[Data excerpts]
+ + +

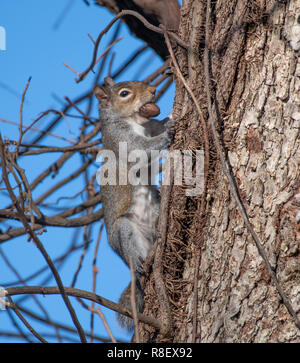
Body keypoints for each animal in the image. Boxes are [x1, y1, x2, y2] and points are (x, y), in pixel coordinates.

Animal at [94, 77, 173, 332]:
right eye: (124, 93)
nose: (153, 90)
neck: (135, 121)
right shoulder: (122, 140)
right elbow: (141, 150)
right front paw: (169, 129)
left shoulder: (150, 126)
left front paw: (168, 118)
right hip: (124, 232)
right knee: (134, 259)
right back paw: (138, 264)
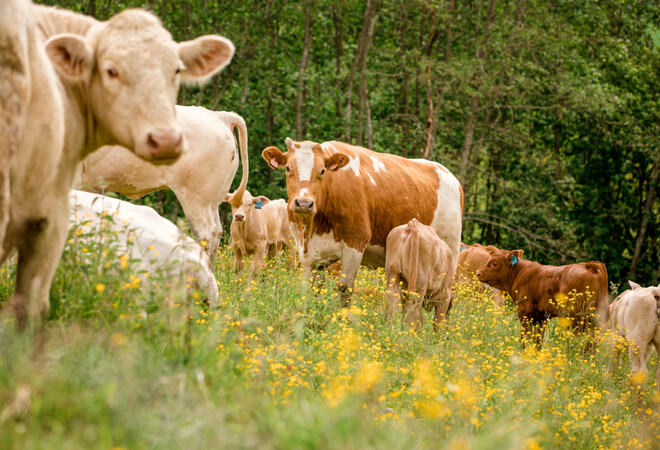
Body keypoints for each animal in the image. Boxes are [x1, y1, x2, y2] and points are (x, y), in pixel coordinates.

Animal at [260, 137, 462, 306]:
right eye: (288, 168)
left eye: (322, 171)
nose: (304, 203)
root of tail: (448, 174)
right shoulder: (308, 253)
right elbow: (311, 290)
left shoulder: (355, 244)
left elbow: (344, 290)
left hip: (450, 256)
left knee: (445, 298)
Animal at [474, 250, 608, 348]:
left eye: (494, 263)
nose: (478, 274)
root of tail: (589, 265)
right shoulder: (541, 317)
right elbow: (538, 340)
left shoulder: (524, 313)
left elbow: (525, 337)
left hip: (577, 317)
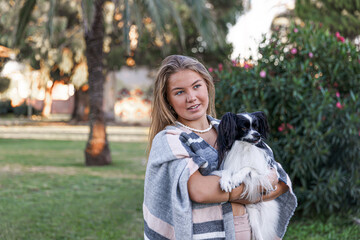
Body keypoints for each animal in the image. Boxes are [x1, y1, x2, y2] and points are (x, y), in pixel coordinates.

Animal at [215, 112, 280, 240]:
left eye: (256, 127)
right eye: (244, 128)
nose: (258, 135)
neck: (244, 147)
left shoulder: (263, 173)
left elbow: (248, 167)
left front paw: (236, 178)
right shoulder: (230, 166)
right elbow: (227, 171)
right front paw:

+ + +

● **TASK TO CARRY OUT**: With all pictures omitted, return exactly the lines from the one containing "left hip: (450, 256)" through the end of the entries above.

● **EXERCISE SOLUTION**:
left hip: (450, 256)
left knee: (445, 298)
Animal at [474, 250, 608, 348]:
left eye: (494, 263)
nose: (478, 274)
root of tail: (589, 265)
right shoulder: (541, 317)
right elbow: (538, 340)
left shoulder: (524, 313)
left elbow: (525, 337)
left hip: (577, 317)
Body keypoints for each animal in the image. Boxes are [x1, y1, x2, y2] and points are (x, y), in pixel coordinates.

Animal at [215, 112, 280, 240]:
left eye: (256, 127)
right eye: (244, 128)
nose: (258, 135)
neck: (244, 147)
left shoulder: (263, 173)
left elbow: (248, 167)
left front paw: (236, 178)
right shoulder: (230, 166)
right elbow: (227, 171)
right front paw:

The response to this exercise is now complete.